# 2018 Honzo AL/DL



## kamaaina1 (Dec 16, 2012)

Hello gang,
Any of us 50+'ers out there riding a 2018 Kona Honzo AL/DL? Enjoying mine. How's your treating you? I'm in the middle of upgrading the dropper to the PNW Rainier gen3 due to original dropper failure. Can't wait to get back on the trails here in Washington State as soon as the trails reopen....
Aloha!


----------



## centershot (Nov 21, 2008)

Been itching for a hardtail again - not sure how much I'll miss the rear suspension though....had my eye on a Salsa Timberjack SLX 29'er.


----------



## matt4x4 (Dec 21, 2013)

NX groupset, pretty nice.

Keep feathering it :thumbsup:


----------



## shwndh (Nov 20, 2004)

That is a really nice looking bike. How does it ride for you? I’m curios because my Anthem frame just cracked and I’m looking at Hardtails. Just not sure about the ride at my age.


----------



## Kabob (Nov 1, 2016)

I'm rocking a 2016 Honzo 29er al/dl
And a 2017 Big Honzo 29er set up 2.6.
I'm 52 and I'm the "old guy " that shreads. 
I can leave most younger riders wondering why I can roll so fast on a hardtail.
Also im waiting on a new Honzo ESD frame.
Much more modern/progressive geomertry
It will replace my 2016 Al frame.
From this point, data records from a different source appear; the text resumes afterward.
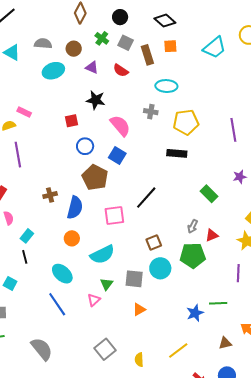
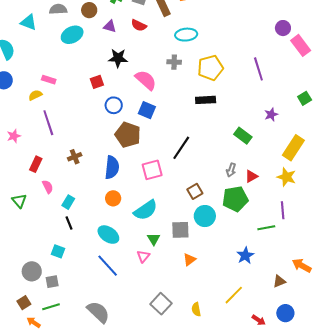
brown cross: (50, 195) -> (75, 157), moved
green line: (218, 303) -> (266, 228), moved

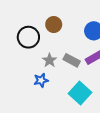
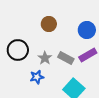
black circle: (28, 37) -> (18, 50), moved

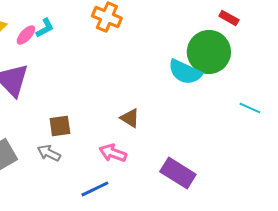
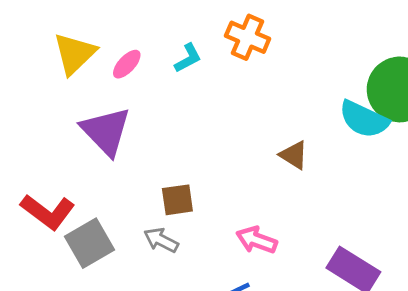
cyan L-shape: (45, 28) -> (188, 58), moved
brown triangle: (130, 118) -> (294, 155), moved

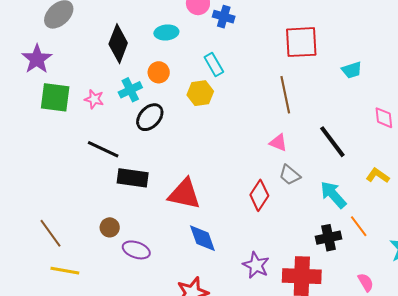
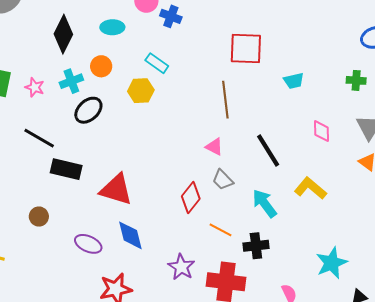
cyan rectangle: (214, 64) -> (157, 63), turned -30
yellow L-shape: (378, 176) -> (310, 188), size x1.4
orange line: (359, 226) -> (220, 230), moved, turned -30
purple ellipse: (136, 250) -> (88, 244), moved

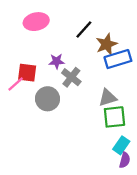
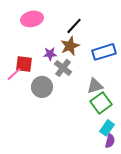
brown star: (107, 44) -> (70, 46), moved
green square: (114, 117) -> (101, 103), turned -30

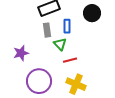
The 2016 is limited to 2.4 tires the newer frames have more room for wider tires.
Plus its steel and looks like slimmer chain/seat stays for more compliance and comfort in the rough.
I'm hoping to get a Guerrilla gravity trail pistol next fall , we just need to replace the windows and kitchen cabinets in the house b4 that happens .
I'll have plenty of time to make sure that I pick up the right full squish bike for me.


----------